What we can learn from Sophiatown

Sophiatown

During Monday’s Assembly, I spoke about Sophiatown, an area of Johannesburg that by the 1930s had developed into a multi-ethnic community.

Through a mix of indigenous cultures and the influence of American jazz and cinema, Sophiatown became a hotbed of culture for three decades – music, journalism, literature, photography, theatre all flourished. Drum magazine, launched in the early 1950s and aimed at the Black urban population, was significant in encouraging these arts as well as documenting the injustices under apartheid. Musicians such as Miriam Makeba and Hugh Masekela, composer and journalist Todd Matshikiza, writers, Can Themba and Es’kia Mphahlele, actor and short story writer Bloke Modisane all lived and worked in Sophiatown and were influenced by life there.
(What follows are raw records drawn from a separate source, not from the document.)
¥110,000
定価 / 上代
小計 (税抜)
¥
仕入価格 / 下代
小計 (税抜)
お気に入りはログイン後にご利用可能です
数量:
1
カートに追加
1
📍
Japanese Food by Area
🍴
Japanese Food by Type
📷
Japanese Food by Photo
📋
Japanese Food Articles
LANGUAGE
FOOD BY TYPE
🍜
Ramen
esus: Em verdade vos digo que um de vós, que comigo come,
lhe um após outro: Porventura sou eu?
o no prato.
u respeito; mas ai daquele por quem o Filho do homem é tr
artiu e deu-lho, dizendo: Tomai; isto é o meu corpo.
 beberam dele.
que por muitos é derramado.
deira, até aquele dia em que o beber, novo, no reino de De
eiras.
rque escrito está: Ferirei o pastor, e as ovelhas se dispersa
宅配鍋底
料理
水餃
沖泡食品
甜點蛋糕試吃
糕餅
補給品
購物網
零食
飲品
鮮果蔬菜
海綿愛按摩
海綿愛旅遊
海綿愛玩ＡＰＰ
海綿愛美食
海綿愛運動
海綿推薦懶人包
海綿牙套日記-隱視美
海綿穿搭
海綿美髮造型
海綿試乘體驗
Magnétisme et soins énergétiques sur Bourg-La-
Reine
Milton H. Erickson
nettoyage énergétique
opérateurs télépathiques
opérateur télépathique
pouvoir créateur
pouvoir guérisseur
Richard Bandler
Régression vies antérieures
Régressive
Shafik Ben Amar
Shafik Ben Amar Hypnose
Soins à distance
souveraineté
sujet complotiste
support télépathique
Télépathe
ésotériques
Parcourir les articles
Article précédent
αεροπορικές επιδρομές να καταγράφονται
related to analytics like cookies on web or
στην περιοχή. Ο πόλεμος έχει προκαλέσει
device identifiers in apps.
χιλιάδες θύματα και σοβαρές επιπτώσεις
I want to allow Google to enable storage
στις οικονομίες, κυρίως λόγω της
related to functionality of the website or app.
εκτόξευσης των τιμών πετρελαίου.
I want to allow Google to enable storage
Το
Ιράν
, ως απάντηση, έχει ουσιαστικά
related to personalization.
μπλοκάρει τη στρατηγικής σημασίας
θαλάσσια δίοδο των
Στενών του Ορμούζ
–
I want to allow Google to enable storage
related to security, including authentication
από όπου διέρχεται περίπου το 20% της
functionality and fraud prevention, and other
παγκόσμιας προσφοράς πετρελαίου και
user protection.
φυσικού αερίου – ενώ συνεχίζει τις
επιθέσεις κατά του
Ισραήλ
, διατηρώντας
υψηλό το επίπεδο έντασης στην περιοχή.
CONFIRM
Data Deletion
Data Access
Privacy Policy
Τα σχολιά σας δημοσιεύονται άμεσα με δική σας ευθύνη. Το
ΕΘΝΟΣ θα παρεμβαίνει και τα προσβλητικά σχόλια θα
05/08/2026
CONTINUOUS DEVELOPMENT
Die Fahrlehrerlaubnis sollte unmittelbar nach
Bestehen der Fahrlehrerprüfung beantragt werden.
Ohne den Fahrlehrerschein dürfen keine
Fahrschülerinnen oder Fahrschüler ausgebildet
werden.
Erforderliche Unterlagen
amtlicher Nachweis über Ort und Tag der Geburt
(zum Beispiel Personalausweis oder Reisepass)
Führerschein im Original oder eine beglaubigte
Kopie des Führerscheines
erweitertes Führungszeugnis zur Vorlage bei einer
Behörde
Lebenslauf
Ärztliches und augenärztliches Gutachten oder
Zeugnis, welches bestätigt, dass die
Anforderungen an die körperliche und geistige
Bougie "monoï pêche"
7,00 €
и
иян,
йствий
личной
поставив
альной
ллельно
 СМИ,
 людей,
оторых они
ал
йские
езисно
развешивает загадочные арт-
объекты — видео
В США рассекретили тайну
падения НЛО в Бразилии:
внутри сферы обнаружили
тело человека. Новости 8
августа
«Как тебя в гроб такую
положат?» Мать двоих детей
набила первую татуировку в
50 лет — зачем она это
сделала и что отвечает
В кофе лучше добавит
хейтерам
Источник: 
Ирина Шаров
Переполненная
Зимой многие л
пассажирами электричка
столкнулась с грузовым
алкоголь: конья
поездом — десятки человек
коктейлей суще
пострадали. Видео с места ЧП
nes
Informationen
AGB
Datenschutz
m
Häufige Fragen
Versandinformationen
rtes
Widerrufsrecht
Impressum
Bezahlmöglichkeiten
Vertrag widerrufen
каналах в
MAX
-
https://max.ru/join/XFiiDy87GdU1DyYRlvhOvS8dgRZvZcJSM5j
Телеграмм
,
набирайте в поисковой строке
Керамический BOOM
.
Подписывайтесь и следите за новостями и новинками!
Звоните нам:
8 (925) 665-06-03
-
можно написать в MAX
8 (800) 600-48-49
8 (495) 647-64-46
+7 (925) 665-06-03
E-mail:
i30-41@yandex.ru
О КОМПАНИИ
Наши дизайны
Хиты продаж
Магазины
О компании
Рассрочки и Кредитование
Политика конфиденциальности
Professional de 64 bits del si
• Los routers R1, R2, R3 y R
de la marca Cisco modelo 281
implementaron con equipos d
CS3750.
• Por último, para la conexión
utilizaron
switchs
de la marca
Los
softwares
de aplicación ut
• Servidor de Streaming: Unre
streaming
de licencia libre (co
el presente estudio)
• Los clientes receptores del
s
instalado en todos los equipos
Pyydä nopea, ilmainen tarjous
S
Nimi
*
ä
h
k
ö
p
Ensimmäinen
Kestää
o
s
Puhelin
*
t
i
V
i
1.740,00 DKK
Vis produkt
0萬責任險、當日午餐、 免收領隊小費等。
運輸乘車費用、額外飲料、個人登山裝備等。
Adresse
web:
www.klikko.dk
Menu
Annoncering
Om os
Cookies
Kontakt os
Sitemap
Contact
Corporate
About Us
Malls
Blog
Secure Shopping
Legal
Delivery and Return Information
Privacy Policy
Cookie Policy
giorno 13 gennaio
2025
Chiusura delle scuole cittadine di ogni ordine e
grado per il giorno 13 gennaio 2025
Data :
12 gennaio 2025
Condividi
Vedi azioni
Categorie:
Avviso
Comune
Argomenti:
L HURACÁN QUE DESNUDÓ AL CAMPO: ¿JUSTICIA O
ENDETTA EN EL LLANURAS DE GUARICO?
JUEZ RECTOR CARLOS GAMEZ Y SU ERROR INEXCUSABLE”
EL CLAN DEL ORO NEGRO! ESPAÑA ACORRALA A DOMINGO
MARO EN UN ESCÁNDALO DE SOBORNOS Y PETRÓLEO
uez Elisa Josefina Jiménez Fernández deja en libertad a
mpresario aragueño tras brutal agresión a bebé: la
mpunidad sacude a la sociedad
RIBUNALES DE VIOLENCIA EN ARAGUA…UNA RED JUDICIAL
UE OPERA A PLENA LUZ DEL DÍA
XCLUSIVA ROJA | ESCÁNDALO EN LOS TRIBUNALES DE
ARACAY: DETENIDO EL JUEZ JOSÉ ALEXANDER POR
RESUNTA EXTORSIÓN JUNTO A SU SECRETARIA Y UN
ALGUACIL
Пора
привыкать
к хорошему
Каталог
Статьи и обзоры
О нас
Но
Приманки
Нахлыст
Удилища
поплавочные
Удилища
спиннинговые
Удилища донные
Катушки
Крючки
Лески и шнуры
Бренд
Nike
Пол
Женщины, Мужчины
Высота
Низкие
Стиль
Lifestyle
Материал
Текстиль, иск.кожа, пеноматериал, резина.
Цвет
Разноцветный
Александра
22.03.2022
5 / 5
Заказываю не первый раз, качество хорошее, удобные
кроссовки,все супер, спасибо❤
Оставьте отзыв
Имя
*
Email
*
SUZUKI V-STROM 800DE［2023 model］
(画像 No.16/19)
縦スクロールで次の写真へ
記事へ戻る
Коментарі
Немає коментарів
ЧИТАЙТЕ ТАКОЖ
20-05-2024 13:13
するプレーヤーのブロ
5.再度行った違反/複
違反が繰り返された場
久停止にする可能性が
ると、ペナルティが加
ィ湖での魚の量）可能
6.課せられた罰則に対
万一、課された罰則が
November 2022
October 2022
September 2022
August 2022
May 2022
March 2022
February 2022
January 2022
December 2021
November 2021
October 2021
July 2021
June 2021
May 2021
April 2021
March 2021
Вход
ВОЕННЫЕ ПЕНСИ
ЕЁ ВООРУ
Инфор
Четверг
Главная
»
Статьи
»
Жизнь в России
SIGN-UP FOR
Es’kia Mphahlele and Bloke Modisane

Writer, Es’kia Mphahlele and writer / actor, Bloke Modisane

The ethnic mix of Sophiatown flew in the face of apartheid policies. In 1955, despite individual and mass protests, the authorities started the first forced removals, dismantling the township, relocating people to areas in and around Johannesburg – to areas designated by ethnicity. My wife’s family, parents and grandparents were part of this forced removal. Over the next few years, forced removals and the bulldozing of houses continued. Sophiatown was designated a ‘whites only’ area and renamed ‘Triomf’.

But the struggle against apartheid went on.  Although many artists had their work banned, through their influence, whether at home under the apartheid laws or overseas in exile, they shaped attitudes and worked for political change. In 1963 Miriam Makeba was invited to speak at the United Nations to explain how life was under apartheid. Subsequently banned from returning home, she continued to bring awareness about the situation in South Africa to audiences around the world through her performances.

Sophiatown - Nelson Mandela

Nelson Mandela

Over the next thirty and more years, international opinion and political conditions changed, domestic unrest increased and eventually the new democratic South Africa arrived. In the elections of 1994, Nelson Mandela was voted in as president and the principle of diversity was enshrined in the new constitution. Just as the rich cultural life of Sophiatown had an impact on shaping the new South Africa, so too the values we portray through art, photography, music, writing and drama – all accomplishments for which Bedales students are notable – can influence people and help bring about justice and change in the wider world.